### Passage shown
↓

The Variable.data_proxy provides read-write access to the Variable data in external storage.
A DataProxy generates a DataUri for a root URI and a UniversalHashable (in this case a Variable).
For example when the root URI is “/tmp/dataset_name.nx?path=scan_name/task_results/var1” then the DataUri will look like this
.json:///tmp/dataset_name/scan_name/task_results/var1/6872c154c80bfcda0a9a769e3c1b4c85b8a56ad8d022d5c5da3ef9c036bc1e01.json
.nexus:///tmp/dataset_name.nx?path=scan_name/task_results/var1/6872c154c80bfcda0a9a769e3c1b4c85b8a56ad8d022d5c5da3ef9c036bc1e01
Example:#
A task which takes a single integer as input and an array as output
class MyTask(Task, input_names=["N"], output_names=["array"]):
def run(self):
self.outputs.array = random(self.inputs.N)
When instantiating MyTask, the following happens
self.input_variables = VariableContainer(value={"N": N})
self.output_variables = VariableContainer(value={"array": self.MISSING_DATA},
pre_uhash=input_variables,
instance_nonce=self.class_nonce())
self.pre_uhash = self.output_variables
The universal hash of the task is equal to the universal hash of the output container.
The input variable container instantiates this variable
input_variables["N"] = Variable(value=100000)

↑

### Exercise set
**1)** In the passage on data proxies and task variables, list every attribute of self that is set when MyTask is instantiated.
**2)** According to the passage on data proxies and task variables, what is the universal hash of the task equal to?
**3)** Extend the passage on data proxies and task variables, picking up after its last line.
You will not need the entries that come after this passage.

### Data extract
↓

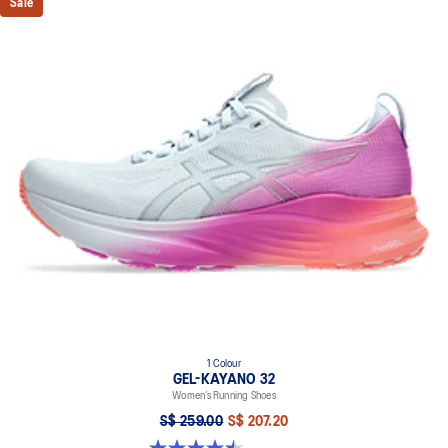
Sale
1 Colour
GEL-KAYANO 32
Women’s Running Shoes
S$ 259.00
S$ 207.20
4.5 out of 5 stars. 20 reviews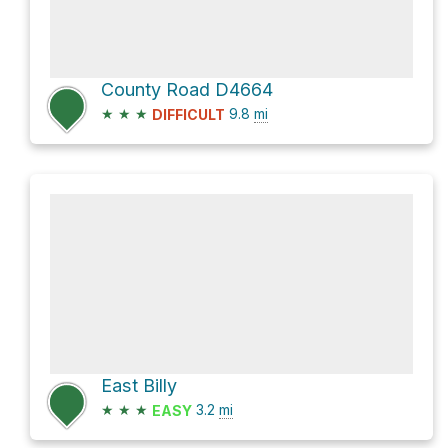
County Road D4664
★
★
★
9.8
mi
DIFFICULT
East Billy
★
★
★
3.2
mi
EASY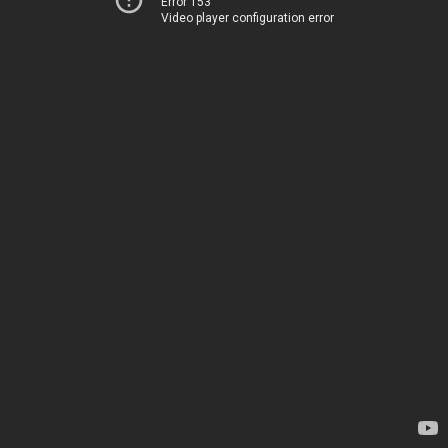
Error 153
Video player configuration error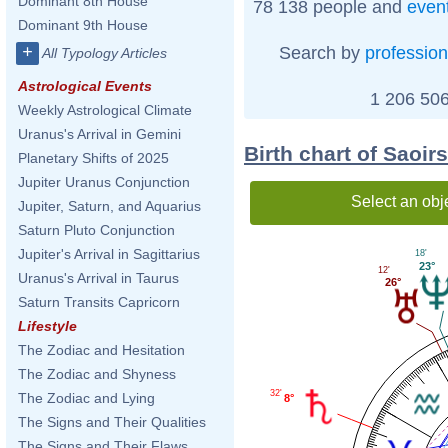
Dominant 8th House
78 138 people and
even
Dominant 9th House
+
Search by
profession
All Typology Articles
Astrological Events
1 206 506
Weekly Astrological Climate
Uranus's Arrival in Gemini
Birth chart of Saoi
Planetary Shifts of 2025
Jupiter Uranus Conjunction
Select an obj
Jupiter, Saturn, and Aquarius
Saturn Pluto Conjunction
Jupiter's Arrival in Sagittarius
18'
23°
12'
Uranus's Arrival in Taurus
26°
Saturn Transits Capricorn
Lifestyle
The Zodiac and Hesitation
The Zodiac and Shyness
32'
The Zodiac and Lying
8°
The Signs and Their Qualities
The Signs and Their Flaws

↑

### Task responses
**1)** self.input_variables, self.output_variables, self.pre_uhash

**2)** It is equal to the universal hash of the output container.

**3)**
# N is a `Variable` (task input in this case)
# It’s value is 100000
# It’s uhash is calculated from the value
The output variable container instantiates this variable
output_variables["array"] = Variable(value=output_variables.MISSING_DATA,
pre_uhash=output_variables.pre_uhash,
instance_nonce=(output_variables.instance_nonce, "array"))
# array is a `Variable` (task output in this case)
# It’s value is not yet defined (set in the `run` method)
# It’s uhash is not calculated from the value but from the uhash of the task input container
This scheme ensures that the hash of a single output variable depends on all upstream inputs and does not depend on its value . The output variables take the MyTask.class_nonce() as an instance nonce to ensure that different tasks with identical upstream inputs produce.